◆ **EXERCISE TASK**: Put the lines of all the records below into one numbered list, leaving out any blank lines.

◆ **DATASET RECORDS**:
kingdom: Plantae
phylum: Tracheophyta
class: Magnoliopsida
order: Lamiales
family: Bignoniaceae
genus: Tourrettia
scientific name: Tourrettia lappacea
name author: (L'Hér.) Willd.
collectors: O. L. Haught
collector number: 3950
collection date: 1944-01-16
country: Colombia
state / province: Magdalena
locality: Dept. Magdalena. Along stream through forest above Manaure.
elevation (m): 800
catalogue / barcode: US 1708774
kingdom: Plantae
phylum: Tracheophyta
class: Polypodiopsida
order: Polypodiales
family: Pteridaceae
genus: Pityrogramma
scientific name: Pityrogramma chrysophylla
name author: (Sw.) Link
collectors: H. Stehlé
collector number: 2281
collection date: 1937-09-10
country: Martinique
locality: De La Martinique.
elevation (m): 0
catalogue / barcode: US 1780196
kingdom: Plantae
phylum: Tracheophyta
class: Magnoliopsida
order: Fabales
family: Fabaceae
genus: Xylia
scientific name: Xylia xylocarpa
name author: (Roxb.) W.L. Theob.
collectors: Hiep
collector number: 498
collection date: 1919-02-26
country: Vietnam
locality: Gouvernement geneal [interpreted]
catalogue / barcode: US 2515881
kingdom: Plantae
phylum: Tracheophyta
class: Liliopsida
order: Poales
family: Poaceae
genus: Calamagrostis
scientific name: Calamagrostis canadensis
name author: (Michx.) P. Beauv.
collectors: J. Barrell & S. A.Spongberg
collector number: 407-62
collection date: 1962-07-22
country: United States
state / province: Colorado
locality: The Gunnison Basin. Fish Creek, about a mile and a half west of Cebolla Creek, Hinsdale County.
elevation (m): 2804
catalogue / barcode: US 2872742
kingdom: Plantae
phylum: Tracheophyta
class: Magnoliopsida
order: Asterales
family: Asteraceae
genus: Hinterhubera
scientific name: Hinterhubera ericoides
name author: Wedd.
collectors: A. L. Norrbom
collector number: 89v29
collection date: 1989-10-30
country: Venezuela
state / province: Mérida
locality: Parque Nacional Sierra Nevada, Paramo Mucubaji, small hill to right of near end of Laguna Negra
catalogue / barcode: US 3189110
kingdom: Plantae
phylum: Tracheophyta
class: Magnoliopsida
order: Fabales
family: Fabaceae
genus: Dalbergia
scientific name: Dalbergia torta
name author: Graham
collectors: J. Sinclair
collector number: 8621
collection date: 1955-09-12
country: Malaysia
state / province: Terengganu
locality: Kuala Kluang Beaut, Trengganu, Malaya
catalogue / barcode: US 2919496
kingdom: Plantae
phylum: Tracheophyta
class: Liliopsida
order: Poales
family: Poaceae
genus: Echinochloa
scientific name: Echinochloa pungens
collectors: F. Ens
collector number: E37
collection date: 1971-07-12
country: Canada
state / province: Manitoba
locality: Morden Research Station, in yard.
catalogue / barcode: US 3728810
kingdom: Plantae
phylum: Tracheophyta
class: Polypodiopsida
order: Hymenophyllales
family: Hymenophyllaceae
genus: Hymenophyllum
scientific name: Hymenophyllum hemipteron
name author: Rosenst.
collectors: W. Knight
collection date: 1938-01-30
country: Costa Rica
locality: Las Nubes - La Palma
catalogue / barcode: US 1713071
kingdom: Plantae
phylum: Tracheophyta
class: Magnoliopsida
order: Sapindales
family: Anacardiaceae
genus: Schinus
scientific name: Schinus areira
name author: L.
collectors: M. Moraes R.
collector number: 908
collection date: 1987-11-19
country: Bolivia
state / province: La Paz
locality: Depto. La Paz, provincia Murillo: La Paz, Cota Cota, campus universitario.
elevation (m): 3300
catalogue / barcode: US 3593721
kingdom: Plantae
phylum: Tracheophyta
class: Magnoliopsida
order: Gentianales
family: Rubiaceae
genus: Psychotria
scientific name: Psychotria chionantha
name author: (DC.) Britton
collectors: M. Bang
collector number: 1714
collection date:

◆ **COMPLETE OUTPUT**:
1. kingdom: Plantae
2. phylum: Tracheophyta
3. class: Magnoliopsida
4. order: Lamiales
5. family: Bignoniaceae
6. genus: Tourrettia
7. scientific name: Tourrettia lappacea
8. name author: (L'Hér.) Willd.
9. collectors: O. L. Haught
10. collector number: 3950
11. collection date: 1944-01-16
12. country: Colombia
13. state / province: Magdalena
14. locality: Dept. Magdalena. Along stream through forest above Manaure.
15. elevation (m): 800
16. catalogue / barcode: US 1708774
17. kingdom: Plantae
18. phylum: Tracheophyta
19. class: Polypodiopsida
20. order: Polypodiales
21. family: Pteridaceae
22. genus: Pityrogramma
23. scientific name: Pityrogramma chrysophylla
24. name author: (Sw.) Link
25. collectors: H. Stehlé
26. collector number: 2281
27. collection date: 1937-09-10
28. country: Martinique
29. locality: De La Martinique.
30. elevation (m): 0
31. catalogue / barcode: US 1780196
32. kingdom: Plantae
33. phylum: Tracheophyta
34. class: Magnoliopsida
35. order: Fabales
36. family: Fabaceae
37. genus: Xylia
38. scientific name: Xylia xylocarpa
39. name author: (Roxb.) W.L. Theob.
40. collectors: Hiep
41. collector number: 498
42. collection date: 1919-02-26
43. country: Vietnam
44. locality: Gouvernement geneal [interpreted]
45. catalogue / barcode: US 2515881
46. kingdom: Plantae
47. phylum: Tracheophyta
48. class: Liliopsida
49. order: Poales
50. family: Poaceae
51. genus: Calamagrostis
52. scientific name: Calamagrostis canadensis
53. name author: (Michx.) P. Beauv.
54. collectors: J. Barrell & S. A.Spongberg
55. collector number: 407-62
56. collection date: 1962-07-22
57. country: United States
58. state / province: Colorado
59. locality: The Gunnison Basin. Fish Creek, about a mile and a half west of Cebolla Creek, Hinsdale County.
60. elevation (m): 2804
61. catalogue / barcode: US 2872742
62. kingdom: Plantae
63. phylum: Tracheophyta
64. class: Magnoliopsida
65. order: Asterales
66. family: Asteraceae
67. genus: Hinterhubera
68. scientific name: Hinterhubera ericoides
69. name author: Wedd.
70. collectors: A. L. Norrbom
71. collector number: 89v29
72. collection date: 1989-10-30
73. country: Venezuela
74. state / province: Mérida
75. locality: Parque Nacional Sierra Nevada, Paramo Mucubaji, small hill to right of near end of Laguna Negra
76. catalogue / barcode: US 3189110
77. kingdom: Plantae
78. phylum: Tracheophyta
79. class: Magnoliopsida
80. order: Fabales
81. family: Fabaceae
82. genus: Dalbergia
83. scientific name: Dalbergia torta
84. name author: Graham
85. collectors: J. Sinclair
86. collector number: 8621
87. collection date: 1955-09-12
88. country: Malaysia
89. state / province: Terengganu
90. locality: Kuala Kluang Beaut, Trengganu, Malaya
91. catalogue / barcode: US 2919496
92. kingdom: Plantae
93. phylum: Tracheophyta
94. class: Liliopsida
95. order: Poales
96. family: Poaceae
97. genus: Echinochloa
98. scientific name: Echinochloa pungens
99. collectors: F. Ens
100. collector number: E37
101. collection date: 1971-07-12
102. country: Canada
103. state / province: Manitoba
104. locality: Morden Research Station, in yard.
105. catalogue / barcode: US 3728810
106. kingdom: Plantae
107. phylum: Tracheophyta
108. class: Polypodiopsida
109. order: Hymenophyllales
110. family: Hymenophyllaceae
111. genus: Hymenophyllum
112. scientific name: Hymenophyllum hemipteron
113. name author: Rosenst.
114. collectors: W. Knight
115. collection date: 1938-01-30
116. country: Costa Rica
117. locality: Las Nubes - La Palma
118. catalogue / barcode: US 1713071
119. kingdom: Plantae
120. phylum: Tracheophyta
121. class: Magnoliopsida
122. order: Sapindales
123. family: Anacardiaceae
124. genus: Schinus
125. scientific name: Schinus areira
126. name author: L.
127. collectors: M. Moraes R.
128. collector number: 908
129. collection date: 1987-11-19
130. country: Bolivia
131. state / province: La Paz
132. locality: Depto. La Paz, provincia Murillo: La Paz, Cota Cota, campus universitario.
133. elevation (m): 3300
134. catalogue / barcode: US 3593721
135. kingdom: Plantae
136. phylum: Tracheophyta
137. class: Magnoliopsida
138. order: Gentianales
139. family: Rubiaceae
140. genus: Psychotria
141. scientific name: Psychotria chionantha
142. name author: (DC.) Britton
143. collectors: M. Bang
144. collector number: 1714
145. collection date:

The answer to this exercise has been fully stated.